----- DOCUMENT PASSAGE

Later in the same game, at 9:37, QTV finds himself stranded alone under tower with 3 members of Team Ice collapsing onto him: Marcin “Jankos” Jankowski, Karsa, and Maple. Reacting to the projection of Zed’s Living Shadow, QTV drops his shroud to buy time. Jankos drops a Control Ward out of old habit (since the pre-season updates, they do not detect invisible champions). And as the three of them move in, QTV Shadow Dances to Rengar and immediately Flashes to safety under the inner turret. Anyone looking for tips on how to evade a turret dive: look no further.

4. NA All-Stars Wombo-Combo on LPL All-Stars

courtesy of Riot esports

Courtesy of Riot esports

In the last game of Day 3, the NA LCS All-Stars represented Team Fire against Team Ice’s LPL All-Stars. This was a standard Summoner’s Rift 5v5 match. At 25:40, with a solid lead of 5 kills, 3,000 gold, and 2 Cloud Drakes over their opponents, Team Fire moves into the bot-side river to realize Team Ice have started taking the Ocean Drake. Jung “Impact” Eon-yeong on Nautilus immediately channels his Teleport onto a ward in the enemy jungle to block their escape. As Team Ice clump up and retreat directly towards him, Impact activates Depth Charge onto Wei “We1less” Zhen’s Orianna, knocking up two other members in the process. Kim “Reignover” Ui-jin unburrows Rek’Sai for a knock-up and Zaqueri “Aphromoo” Black catches all three in a Flash-Crescendo from Sona. If “wombo-combo” were in the dictionary, then this would be the definition.

3. Maple’s Ryze Ult Mind Games

courtesy of Riot esports

Courtesy of Riot esports

One of the most novel pieces of Ryze’s reworked kit is the ultimate ability, Realm Warp, which teleports all allies within the circle (including minions) to a nearby location after a brief channel. Some pros have been able to leverage this ability in creative ways, and Maple of the LMS is is one of them.

Midway through Day 3, the LMS All-Stars of Ice took on the GPL All-Stars of Fire in a standard Summoner’s Rift 5v5. Karsa got pretty fed on Graves, but the true stand-out for me was Maple. There are several times where Maple utilizes Realm Warp to catch the GPL squad off-guard and make plays.

At 7:55, Maple activates his ultimate to zone Optimus’s Twisted Fate in towards his turret. He then walks forward to connect Rune Prison while Karsa’s Graves rounds the wall and Kang “Albis” Chia-Wei’ Maokai takes the Realm Warp. A Twisted Advance, Overload, and End of the Line later, and Optimus is deleted.

Around 10 minutes, Maple pushes Optimus into turret. He roots with a Rune Prison and follows up with an Overload, but this time Optimus lands a Yellow Card stun while Đỗ “Levi” Duy Khánh flanks with Lee Sin. Maple quickly Cleanses the crowd control and runs away, but Levi Safeguards to a ward, Flashes behind the Ryze, and proceeds to use Dragon’s Rage to kick Maple towards Optimus. Levi chains Sonic Wave and Resonating Strike while the Realm Warp channels. Maple escapes with 1/4 health, but Optimus activates Destiny to cover the distance. Maple immediately procs Overload’s passive shield to absorb the incoming damage. Meanwhile, Karsa makes his way down to clean up and get a Double Kill.

----------
----- DATA SUPPLIED

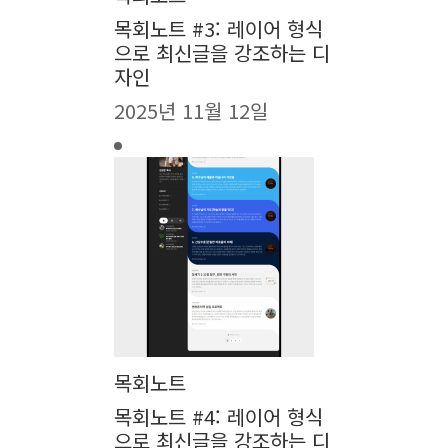
목회노트 #3: 레이어 형식
으로 최신글을 강조하는 디
자인
2025년 11월 12일
목회노트
목회노트 #4: 레이어 형식
으로 최신글을 강조하는 디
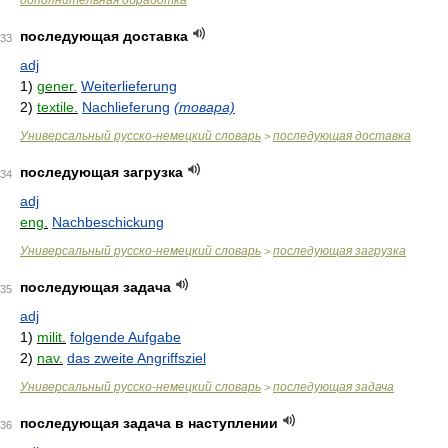
дополнительная обработка
последующая доставка
33
adj
1)
gener.
Weiterlieferung
2)
textile.
Nachlieferung
(товара)
Универсальный русско-немецкий словарь
последующая доставка
>
последующая загрузка
34
adj
eng.
Nachbeschickung
Универсальный русско-немецкий словарь
последующая загрузка
>
последующая задача
35
adj
1)
milit.
folgende Aufgabe
2)
nav.
das zweite Angriffsziel
Универсальный русско-немецкий словарь
последующая задача
>
последующая задача в наступлении
36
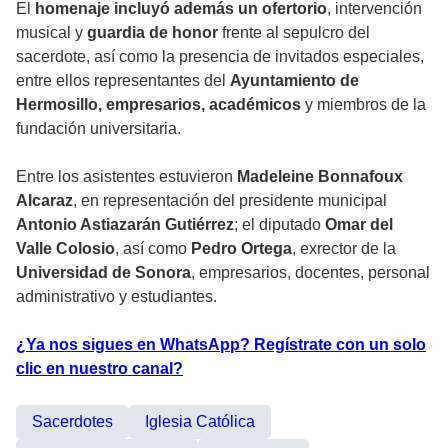
El
homenaje incluyó además un ofertorio
, intervención
musical y
guardia de honor
frente al sepulcro del
sacerdote, así como la presencia de invitados especiales,
entre ellos representantes del
Ayuntamiento de
Hermosillo, empresarios, académicos
y miembros de la
fundación universitaria.
Entre los asistentes estuvieron
Madeleine Bonnafoux
Alcaraz
, en representación del presidente municipal
Antonio Astiazarán Gutiérrez
; el diputado
Omar del
Valle Colosio
, así como
Pedro Ortega
, exrector de la
Universidad de Sonora
, empresarios, docentes, personal
administrativo y estudiantes.
¿Ya nos sigues en WhatsApp? Regístrate con un solo
clic en nuestro canal?
Sacerdotes
Iglesia Católica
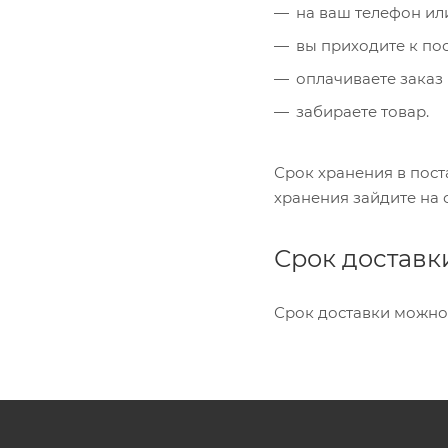
на ваш телефон или
вы приходите к пос
оплачиваете заказ 
забираете товар.
Срок хранения в пост
хранения зайдите на
Срок доставк
Срок доставки можно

----------

- **TASK 1**:
In the esports highlights text, which champion does Impact play in the NA All-Stars game against the LPL All-Stars?
- **TASK 2**:
Repeat the esports highlights text word for word from "Midway through Day" to "Optimus is deleted.".

- **WRITTEN REPLY 1**:
Nautilus

- **WRITTEN REPLY 2**:
Midway through Day 3, the LMS All-Stars of Ice took on the GPL All-Stars of Fire in a standard Summoner’s Rift 5v5. Karsa got pretty fed on Graves, but the true stand-out for me was Maple. There are several times where Maple utilizes Realm Warp to catch the GPL squad off-guard and make plays.

At 7:55, Maple activates his ultimate to zone Optimus’s Twisted Fate in towards his turret. He then walks forward to connect Rune Prison while Karsa’s Graves rounds the wall and Kang “Albis” Chia-Wei’ Maokai takes the Realm Warp. A Twisted Advance, Overload, and End of the Line later, and Optimus is deleted.